The British Library confirmed the find to Variety, which was first reported by The Times of London. The sketches were written for “Holy Grail” but did not make the cut, and include a more conventional ending to the film than the abrupt one that was ultimately chosen because it was considered cheaper as well as funnier.

Palin said that the Pythons – himself, Graham Chapman, John Cleese, Terry Gilliam, Eric Idle, and Terry Jones – often produced more material than was needed, and in this case “the story of the knights [of the Round Table] was enough.” An absurdist take on Arthurian legend, the film was directed by Jones and Gilliam and released in 1975.

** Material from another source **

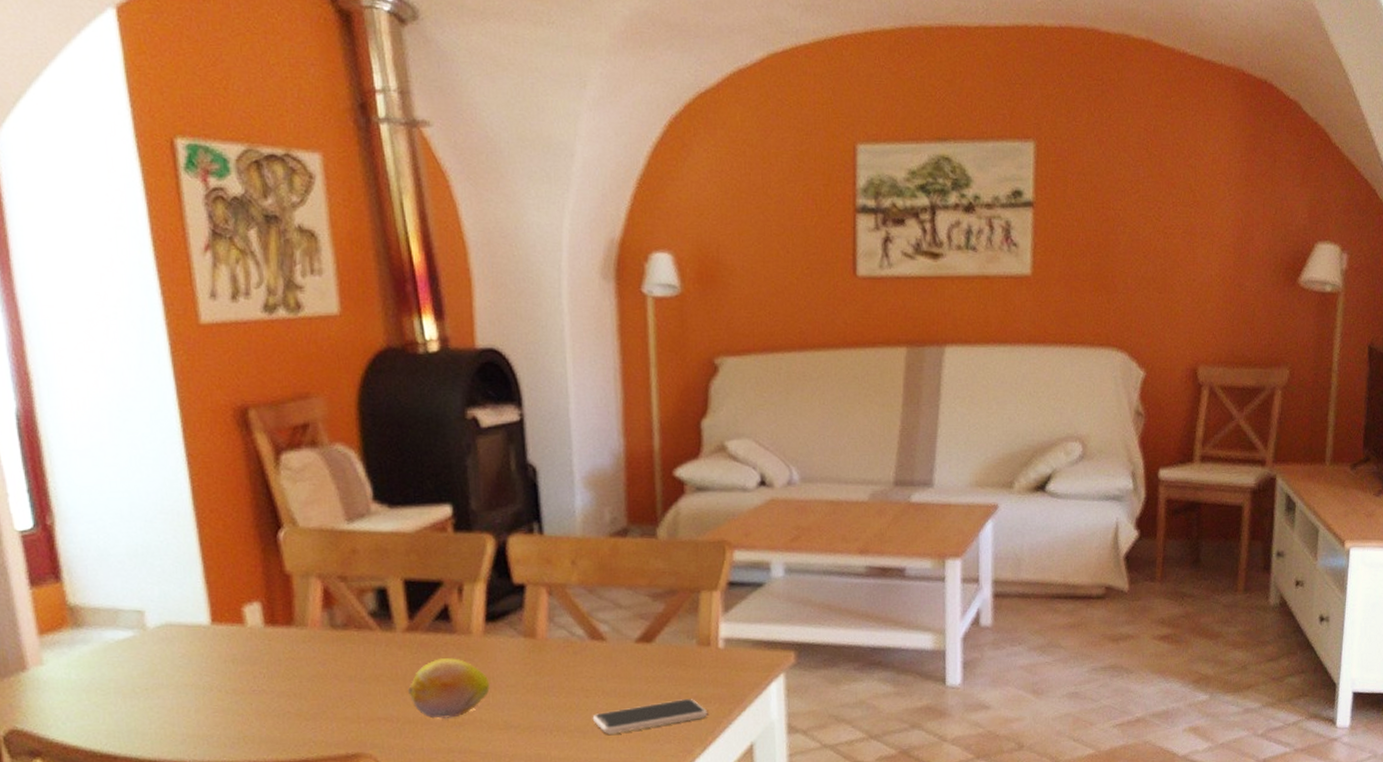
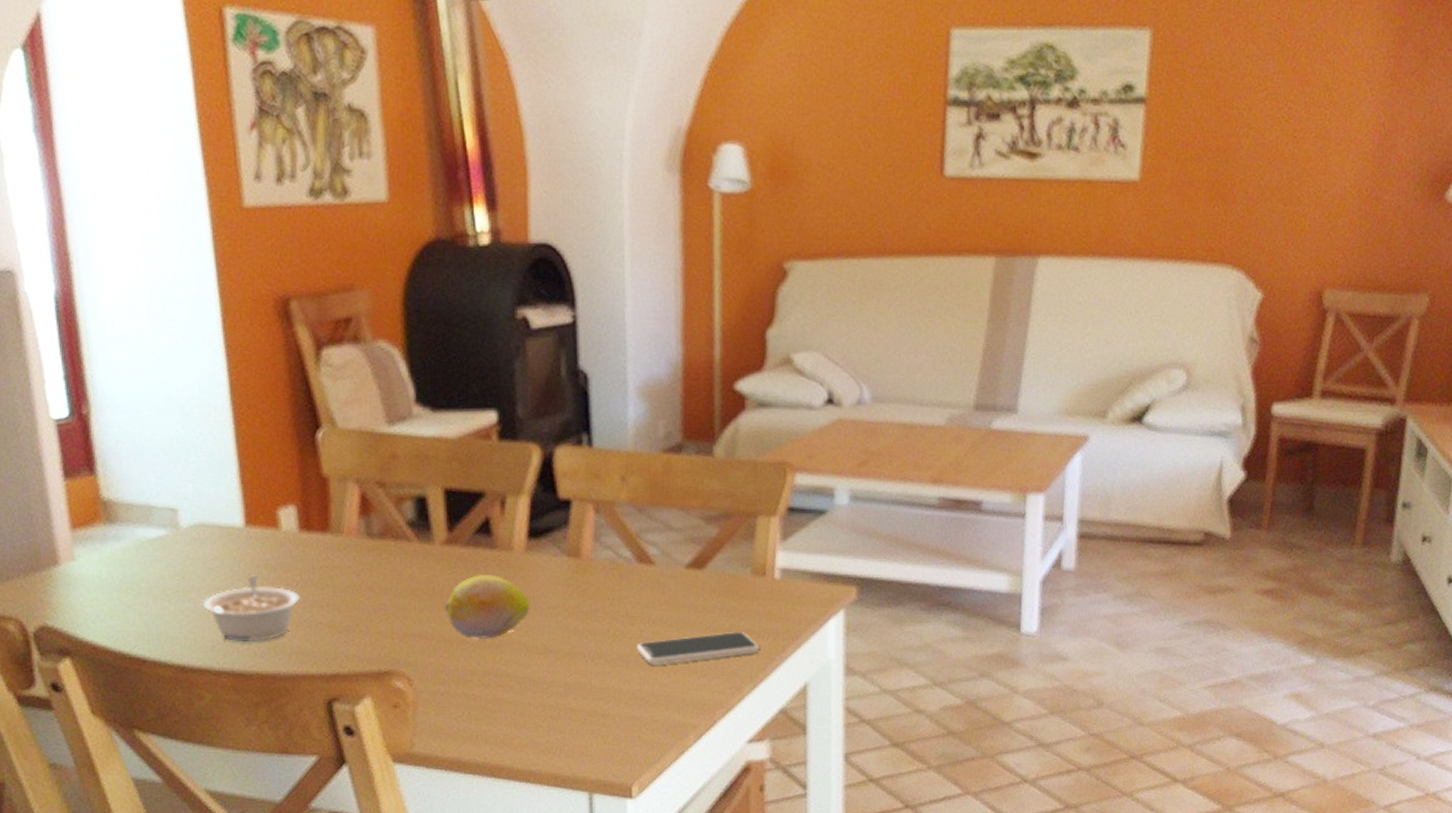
legume: none [171,670,268,734] -> present [202,575,300,641]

The Pink Knight sketch was written by Palin and Jones. Reprinted in The Times before going on public display, it sees the knight standing in a “camp pose” and demanding a kiss from King Arthur. “None shall cross this bridge save he who shall give me a kiss,” the pink knight says. Arthur declines, and the pair struggle before falling on one another. A group of passing pilgrims sees them, leading a monk to remark: “You could at least go indoors. You landowners are all the same.”

Palin gave the British Library his archives last June. The majority of the material has been catalogued and is already available in the library’s reading rooms. There were more than 50 notebooks containing drafts, working material and reflections relating to Palin’s Monty Python writing. There were also project files with material relating to his film, TV and literary work, and annotated scripts relating to Python projects.

Archive highlights will be on display in a “Michael Palin, Writer, Actor, Comedian” exhibition in the library’s Treasures Gallery. “There will be scripts, diaries, photographs and ephemera celebrating films like ‘Monty Python’s Life of Brian,’ and also showing less well-known aspects of Palin’s career,” a spokesman for the library said.